Writing: Research The Conduit Metaphor
The text of my groundbreaking article on a coherent, underlying "folk model" for human communication found in the English language follows. Comments are turned on here, so feel free to make them or ask questions. You can also read a summary of this work in Wikipedia. MR
The conduit metaphor: A case of frame conflict in our language about language. by Michael J. Reddy I should like to respond to Professor Schön’s chapter by replaying his theme several octaves lower. In my opinion, he has struck exactly the right set of notes. “Problem setting” should indeed be considered the crucial process, as opposed to “problem solving.” And the “stories that people tell about troublesome situations” do set up or “mediate” the problem. And “frame conflict” between various stories should be studied in detail, precisely because it is quite often “immune to resolution by appeal to the facts.” It is hard to think of a better overture to genuine advance in the social and behavioral sciences than this.
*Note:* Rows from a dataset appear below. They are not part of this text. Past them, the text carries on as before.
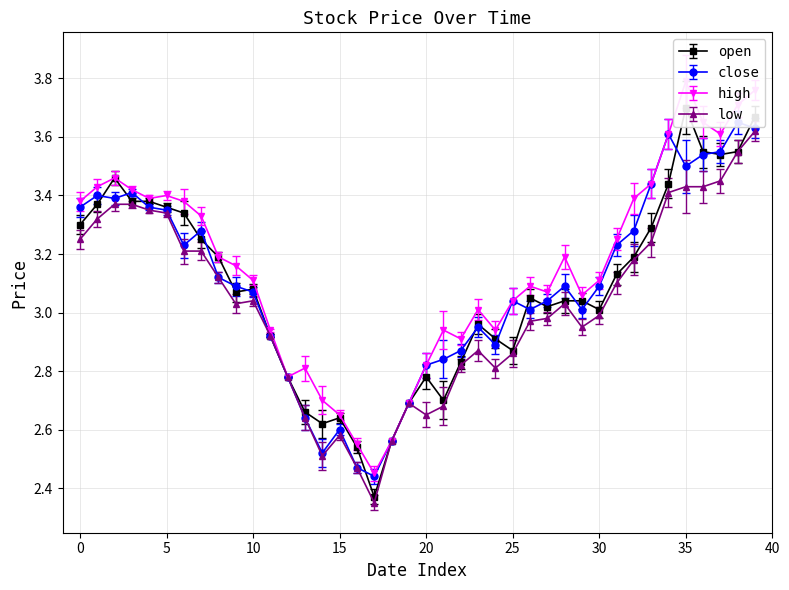

True or false: low has more than 2 interior local peaks.

True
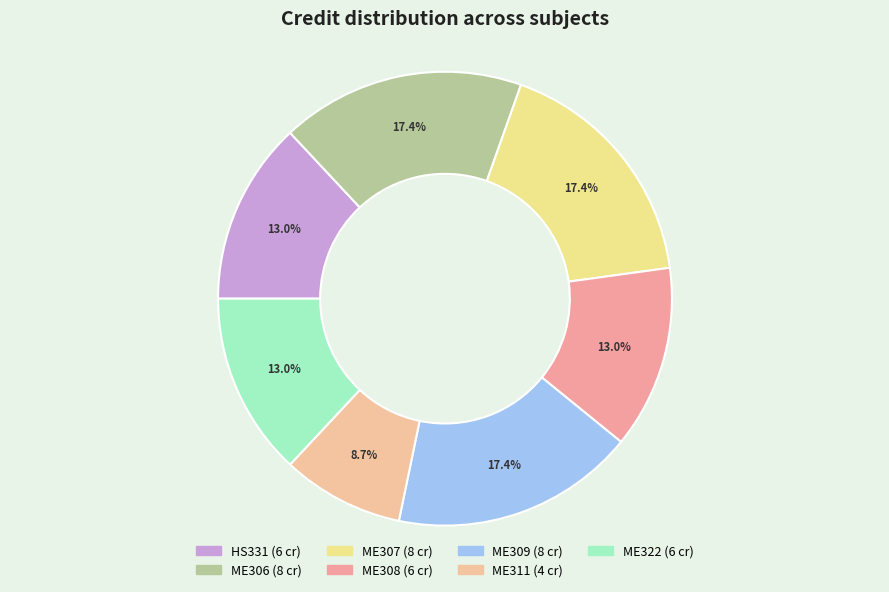

Which slice is the smallest?

ME311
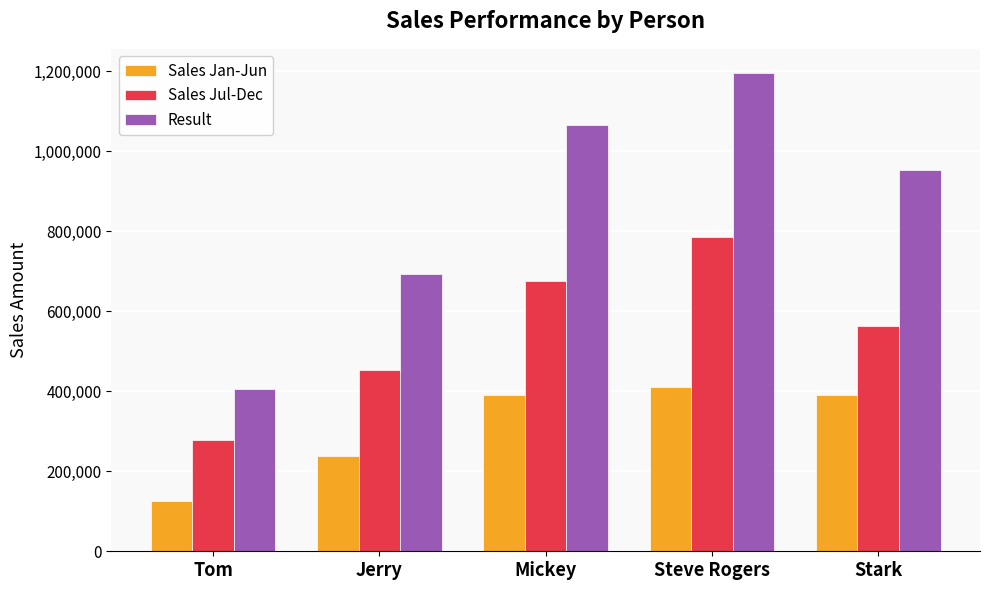

List the series in order of their overall mean, highest first.

Result, Sales Jul-Dec, Sales Jan-Jun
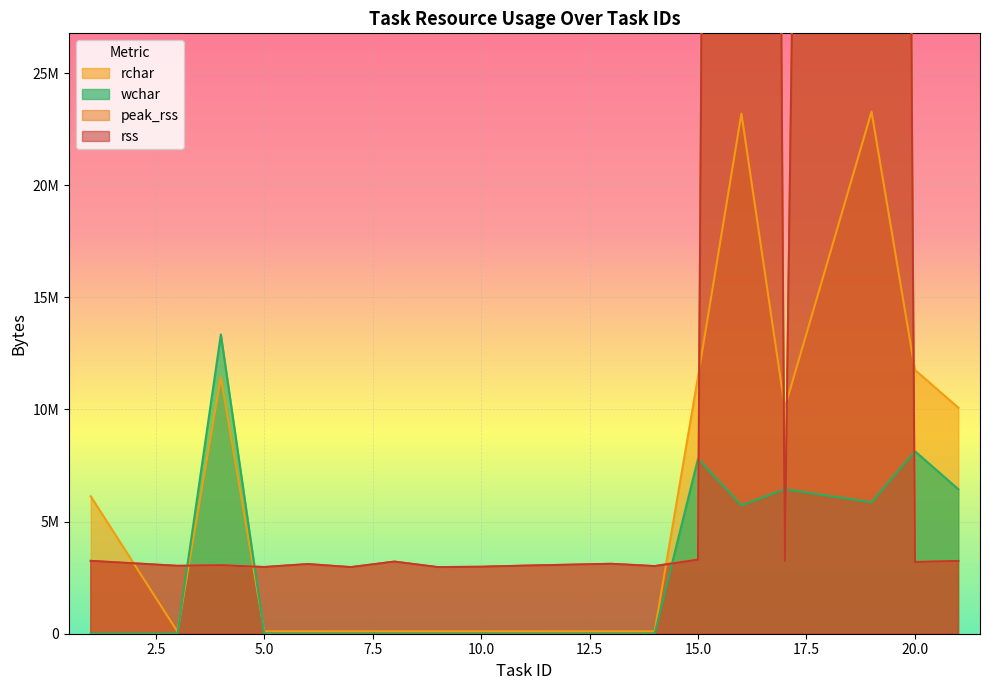

What is the total value across all series at 11?

6177960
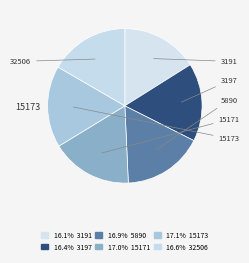

Rank the categories by value from highest to lowest.

15173, 15171, 5890, 32506, 3197, 3191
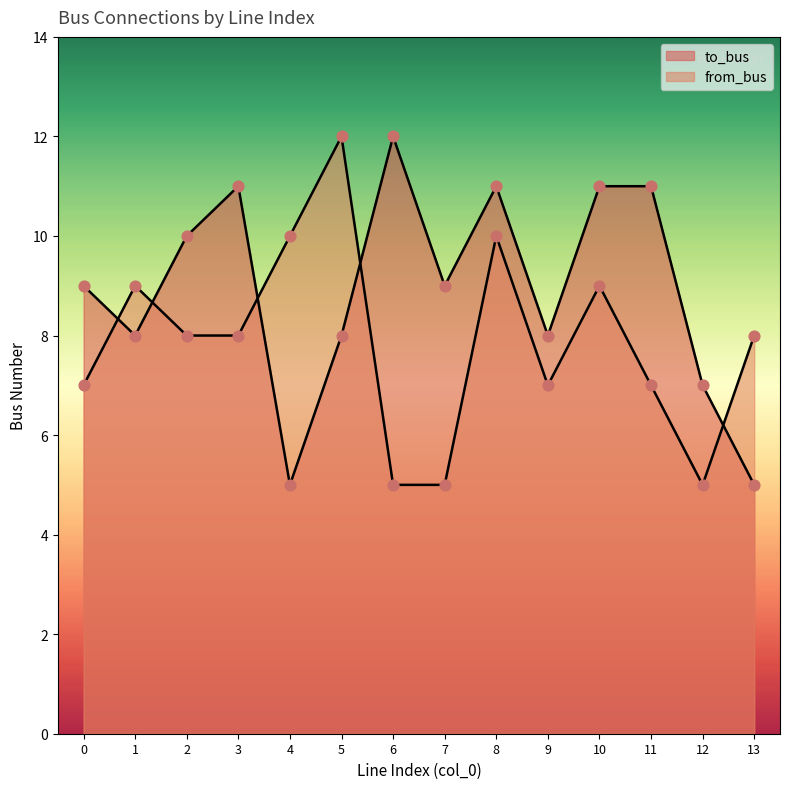

What are all the series names shown in the legend?

to_bus, from_bus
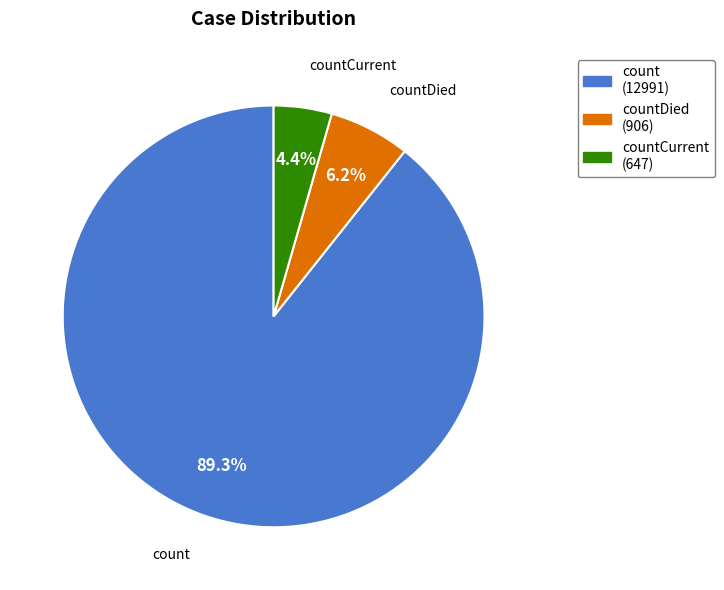

What percentage is the count slice, to the nearest percent?

89%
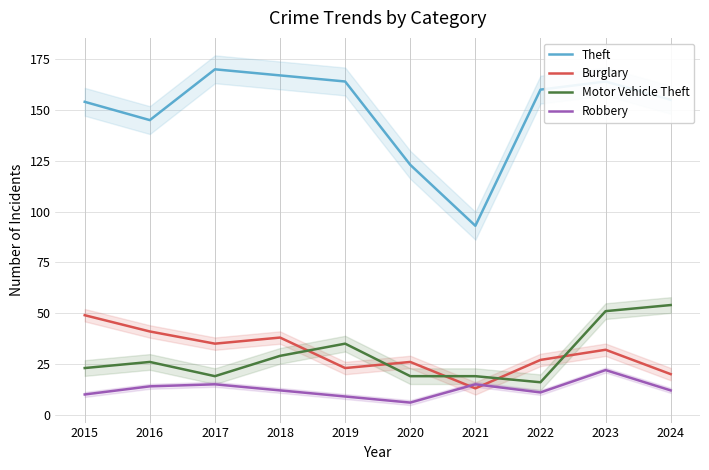

At which category is the sum across all series the highest?

2023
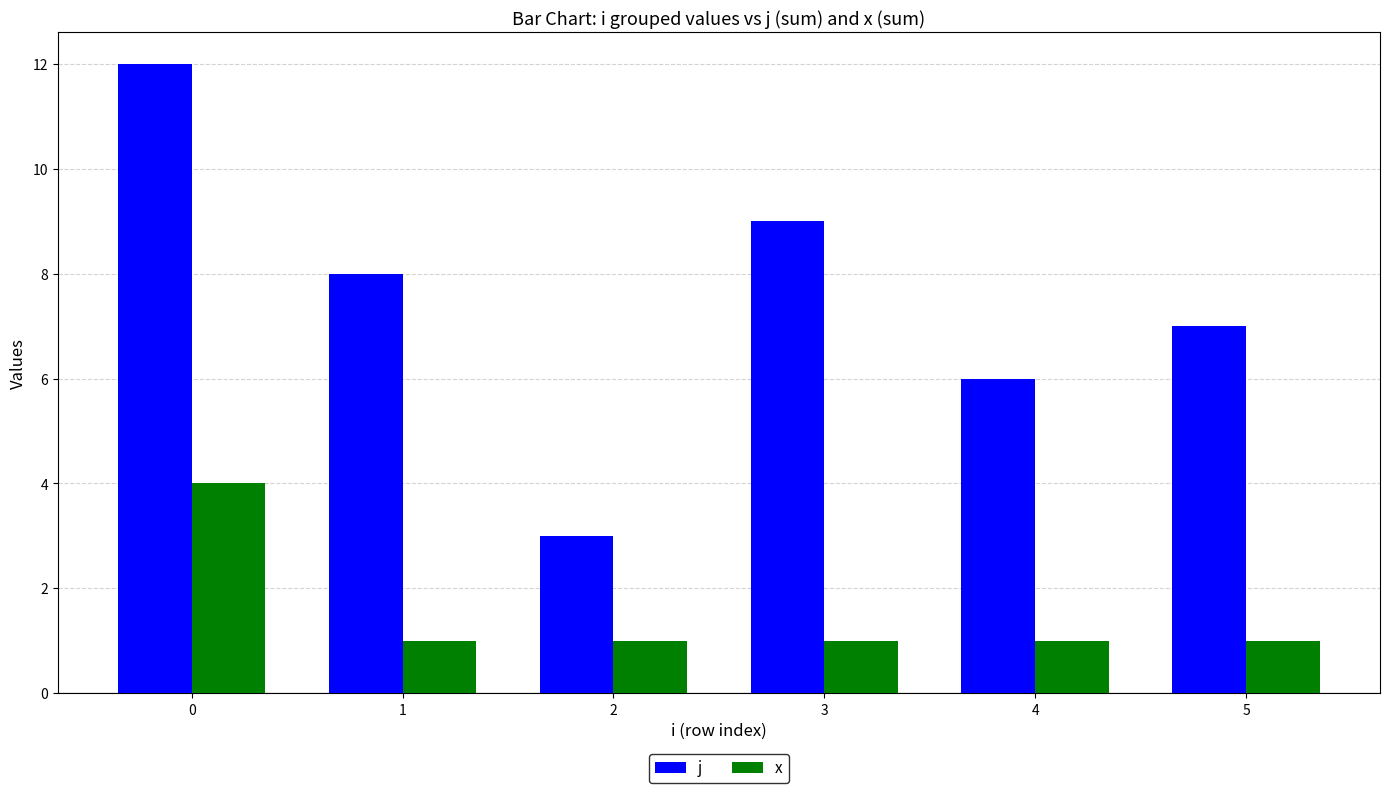

What is the value of the x bar at the 6th from the left?

1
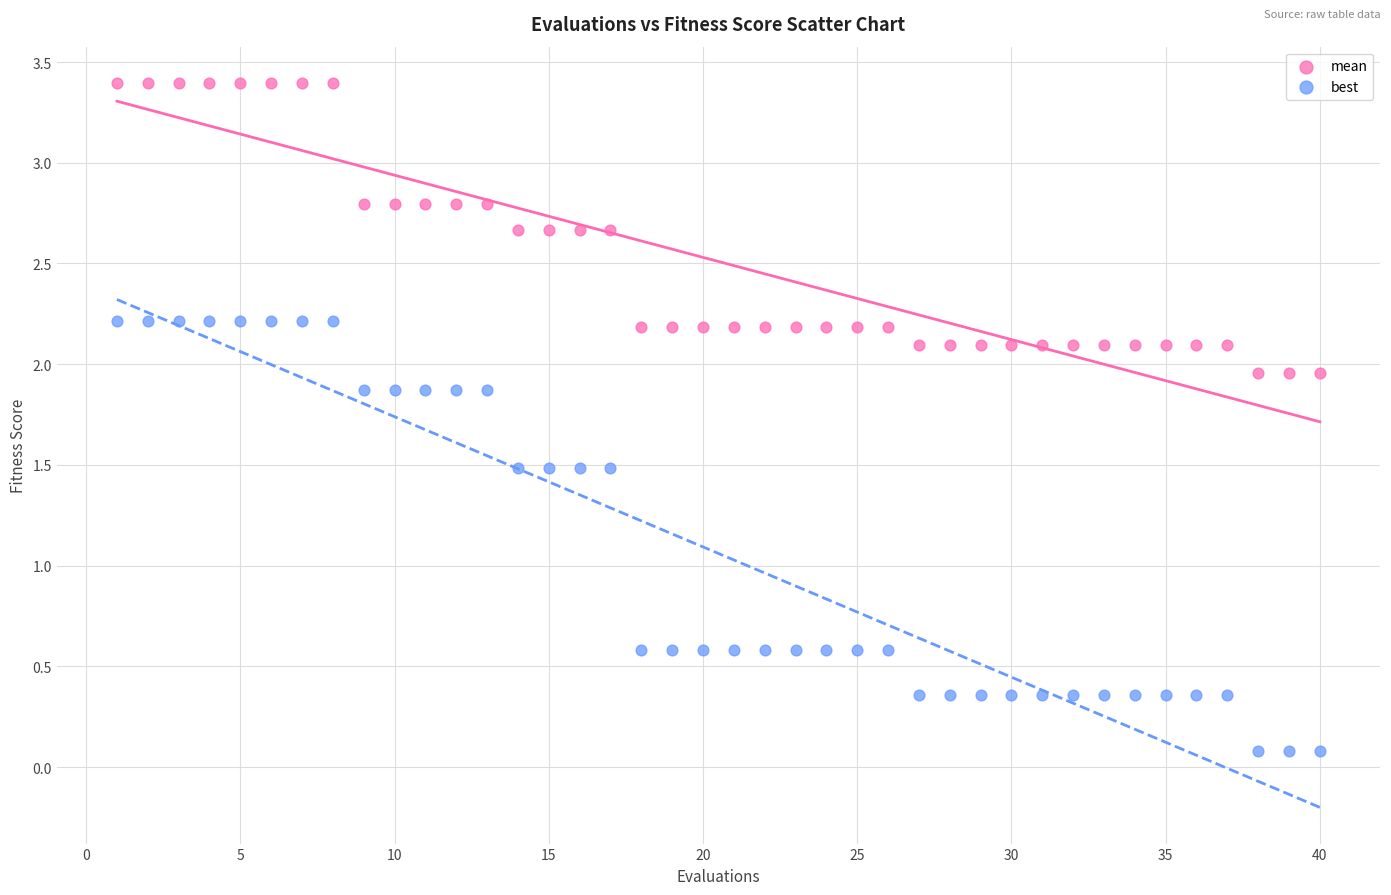

Across all data points, what is the range of X values (max minus min)?

39.0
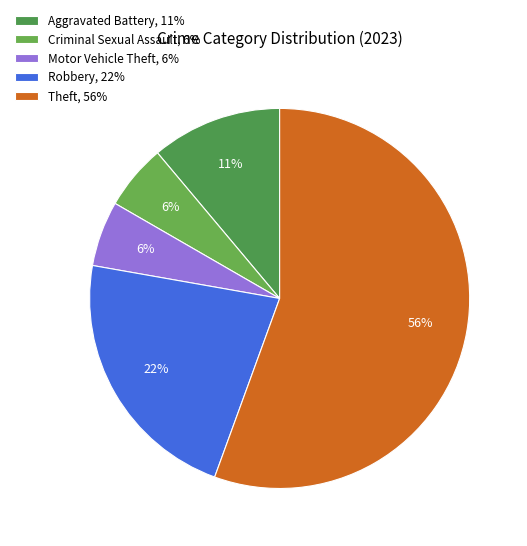

What is the majority slice?

Theft, 56%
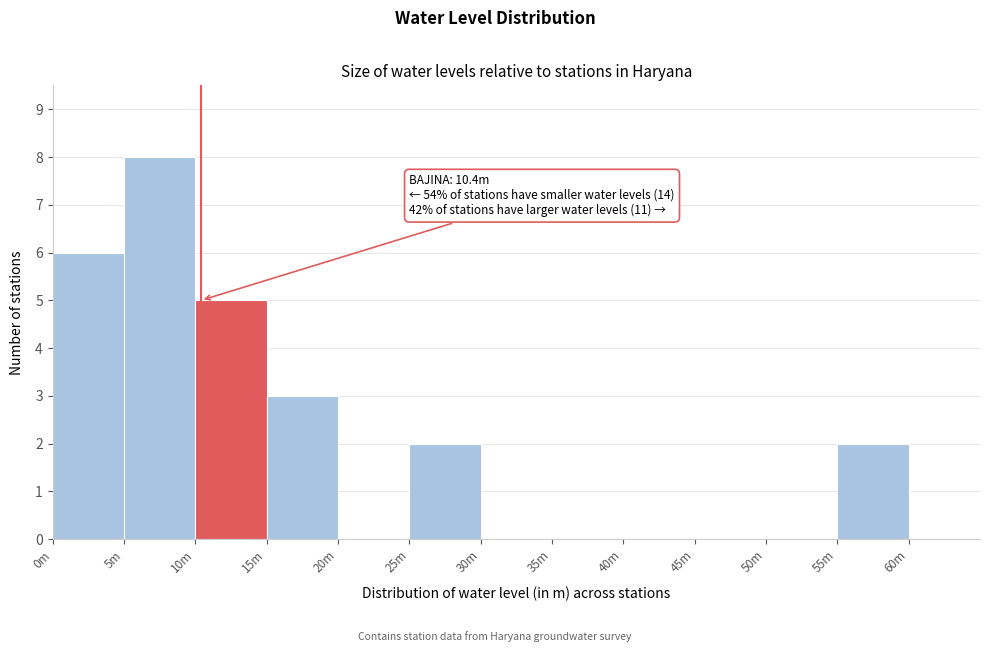

Reading left to right, extract all data points from this chart.

0m=6	5m=8	10m=5	15m=3	20m=0	25m=2	30m=0	35m=0	40m=0	45m=0	50m=0	55m=2	60m=0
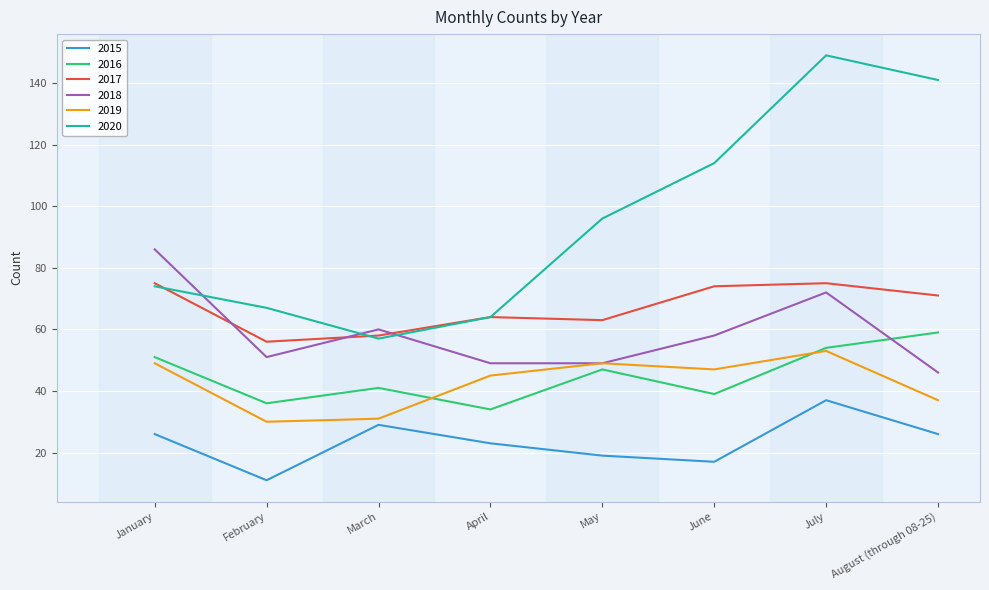

True or false: 2015 and 2020 cross at least once.

False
At the same time, it seems to me that Schön has managed to sound these excellent notes only in their overtones, so that the fundamental frequency is barely to be heard—even though, to my ears at least, Schön’s kind of thinking is real and long awaited music. Quite simply, what I believe is missing is the application of Schön’s wisdom—this paradigm-consciousness—to human communication itself. It may seem predictable that I, a linguist, would take such a position. But, if I do, it is hardly disciplinary narrow-mindedness that motivates me. In 1954, Norbert Wiener, one of the originators of information theory, and the “father of cybernetics,” stated quite flatly: “Society can only be understood through a study of the messages and communications facilities which belong to it” (Wiener, 1954, p. 16). I have never thought of this statement as referring to things like the size and adequacy of the telephone system. Wiener was talking primarily about the basic processes of human communication—how they work, what sort of wrinkles there are in them, when and why they are likely to succeed or fail. The problems of society, government, and culture depend ultimately on something like the daily box score of such successes or failures to communicate. If there are too many failures, or systematic types of failure, troubles will multiply. A society of near-perfect communicators, though it would no doubt still face conflicts of interest, might well be able to avoid many of the destructive, divisive effects of these inevitable conflicts.